▽
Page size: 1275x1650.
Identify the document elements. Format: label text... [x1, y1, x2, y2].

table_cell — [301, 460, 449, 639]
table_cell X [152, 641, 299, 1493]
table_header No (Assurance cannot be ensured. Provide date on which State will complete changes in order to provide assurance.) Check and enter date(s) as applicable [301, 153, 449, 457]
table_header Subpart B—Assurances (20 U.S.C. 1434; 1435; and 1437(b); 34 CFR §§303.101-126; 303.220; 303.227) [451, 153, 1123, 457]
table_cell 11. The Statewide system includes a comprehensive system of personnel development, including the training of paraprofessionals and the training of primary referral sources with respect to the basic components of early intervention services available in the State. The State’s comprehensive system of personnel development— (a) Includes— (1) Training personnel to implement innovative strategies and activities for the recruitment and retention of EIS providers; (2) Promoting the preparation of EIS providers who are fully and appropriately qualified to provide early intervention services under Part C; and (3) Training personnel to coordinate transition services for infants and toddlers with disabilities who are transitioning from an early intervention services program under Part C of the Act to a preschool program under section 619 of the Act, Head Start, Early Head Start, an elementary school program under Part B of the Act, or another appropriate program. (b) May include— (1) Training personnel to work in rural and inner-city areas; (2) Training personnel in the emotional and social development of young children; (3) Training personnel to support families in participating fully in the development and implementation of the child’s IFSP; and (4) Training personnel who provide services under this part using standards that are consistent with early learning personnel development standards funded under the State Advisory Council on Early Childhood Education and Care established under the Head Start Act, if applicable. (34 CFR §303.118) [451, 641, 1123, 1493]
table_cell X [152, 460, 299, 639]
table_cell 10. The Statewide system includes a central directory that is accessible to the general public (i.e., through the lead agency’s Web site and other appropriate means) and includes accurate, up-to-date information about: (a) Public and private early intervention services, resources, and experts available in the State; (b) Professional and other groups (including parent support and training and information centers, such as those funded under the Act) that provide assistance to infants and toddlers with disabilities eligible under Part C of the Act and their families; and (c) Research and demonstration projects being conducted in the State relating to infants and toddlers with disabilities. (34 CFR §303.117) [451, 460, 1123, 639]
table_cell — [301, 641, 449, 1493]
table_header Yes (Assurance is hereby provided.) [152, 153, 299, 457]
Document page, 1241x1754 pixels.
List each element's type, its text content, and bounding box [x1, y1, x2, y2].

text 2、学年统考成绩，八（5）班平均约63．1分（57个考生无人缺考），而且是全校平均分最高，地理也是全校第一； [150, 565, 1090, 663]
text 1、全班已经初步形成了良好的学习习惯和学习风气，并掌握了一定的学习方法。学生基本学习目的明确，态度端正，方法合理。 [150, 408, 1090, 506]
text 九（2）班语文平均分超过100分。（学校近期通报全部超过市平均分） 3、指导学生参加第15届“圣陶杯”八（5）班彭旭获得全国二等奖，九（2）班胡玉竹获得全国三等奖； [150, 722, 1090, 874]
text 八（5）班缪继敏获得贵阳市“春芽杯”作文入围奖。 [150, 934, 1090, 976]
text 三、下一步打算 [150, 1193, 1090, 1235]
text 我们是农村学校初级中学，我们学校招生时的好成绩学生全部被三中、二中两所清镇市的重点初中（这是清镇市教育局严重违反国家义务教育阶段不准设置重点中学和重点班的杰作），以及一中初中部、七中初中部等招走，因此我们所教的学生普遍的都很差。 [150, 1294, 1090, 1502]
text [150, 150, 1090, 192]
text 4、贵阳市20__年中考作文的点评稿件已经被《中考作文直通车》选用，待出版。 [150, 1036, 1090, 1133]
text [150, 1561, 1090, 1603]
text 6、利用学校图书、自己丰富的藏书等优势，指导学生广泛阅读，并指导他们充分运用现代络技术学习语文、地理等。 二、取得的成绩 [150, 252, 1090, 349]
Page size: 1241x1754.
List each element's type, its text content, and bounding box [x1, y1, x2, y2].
△
Repeat all the material, keeping each line identical.

■ EXERCISE ANSWER
Page size: 1275x1650.
Identify the document elements. Format: label text... [x1, y1, x2, y2].

table_cell — [301, 460, 449, 639]
table_cell X [152, 641, 299, 1493]
table_header No (Assurance cannot be ensured. Provide date on which State will complete changes in order to provide assurance.) Check and enter date(s) as applicable [301, 153, 449, 457]
table_header Subpart B—Assurances (20 U.S.C. 1434; 1435; and 1437(b); 34 CFR §§303.101-126; 303.220; 303.227) [451, 153, 1123, 457]
table_cell 11. The Statewide system includes a comprehensive system of personnel development, including the training of paraprofessionals and the training of primary referral sources with respect to the basic components of early intervention services available in the State. The State’s comprehensive system of personnel development— (a) Includes— (1) Training personnel to implement innovative strategies and activities for the recruitment and retention of EIS providers; (2) Promoting the preparation of EIS providers who are fully and appropriately qualified to provide early intervention services under Part C; and (3) Training personnel to coordinate transition services for infants and toddlers with disabilities who are transitioning from an early intervention services program under Part C of the Act to a preschool program under section 619 of the Act, Head Start, Early Head Start, an elementary school program under Part B of the Act, or another appropriate program. (b) May include— (1) Training personnel to work in rural and inner-city areas; (2) Training personnel in the emotional and social development of young children; (3) Training personnel to support families in participating fully in the development and implementation of the child’s IFSP; and (4) Training personnel who provide services under this part using standards that are consistent with early learning personnel development standards funded under the State Advisory Council on Early Childhood Education and Care established under the Head Start Act, if applicable. (34 CFR §303.118) [451, 641, 1123, 1493]
table_cell X [152, 460, 299, 639]
table_cell 10. The Statewide system includes a central directory that is accessible to the general public (i.e., through the lead agency’s Web site and other appropriate means) and includes accurate, up-to-date information about: (a) Public and private early intervention services, resources, and experts available in the State; (b) Professional and other groups (including parent support and training and information centers, such as those funded under the Act) that provide assistance to infants and toddlers with disabilities eligible under Part C of the Act and their families; and (c) Research and demonstration projects being conducted in the State relating to infants and toddlers with disabilities. (34 CFR §303.117) [451, 460, 1123, 639]
table_cell — [301, 641, 449, 1493]
table_header Yes (Assurance is hereby provided.) [152, 153, 299, 457]
Document page, 1241x1754 pixels.
List each element's type, its text content, and bounding box [x1, y1, x2, y2].

text 2、学年统考成绩，八（5）班平均约63．1分（57个考生无人缺考），而且是全校平均分最高，地理也是全校第一； [150, 565, 1090, 663]
text 1、全班已经初步形成了良好的学习习惯和学习风气，并掌握了一定的学习方法。学生基本学习目的明确，态度端正，方法合理。 [150, 408, 1090, 506]
text 九（2）班语文平均分超过100分。（学校近期通报全部超过市平均分） 3、指导学生参加第15届“圣陶杯”八（5）班彭旭获得全国二等奖，九（2）班胡玉竹获得全国三等奖； [150, 722, 1090, 874]
text 八（5）班缪继敏获得贵阳市“春芽杯”作文入围奖。 [150, 934, 1090, 976]
text 三、下一步打算 [150, 1193, 1090, 1235]
text 我们是农村学校初级中学，我们学校招生时的好成绩学生全部被三中、二中两所清镇市的重点初中（这是清镇市教育局严重违反国家义务教育阶段不准设置重点中学和重点班的杰作），以及一中初中部、七中初中部等招走，因此我们所教的学生普遍的都很差。 [150, 1294, 1090, 1502]
text [150, 150, 1090, 192]
text 4、贵阳市20__年中考作文的点评稿件已经被《中考作文直通车》选用，待出版。 [150, 1036, 1090, 1133]
text [150, 1561, 1090, 1603]
text 6、利用学校图书、自己丰富的藏书等优势，指导学生广泛阅读，并指导他们充分运用现代络技术学习语文、地理等。 二、取得的成绩 [150, 252, 1090, 349]
Page size: 1241x1754.
List each element's type, its text content, and bounding box [x1, y1, x2, y2].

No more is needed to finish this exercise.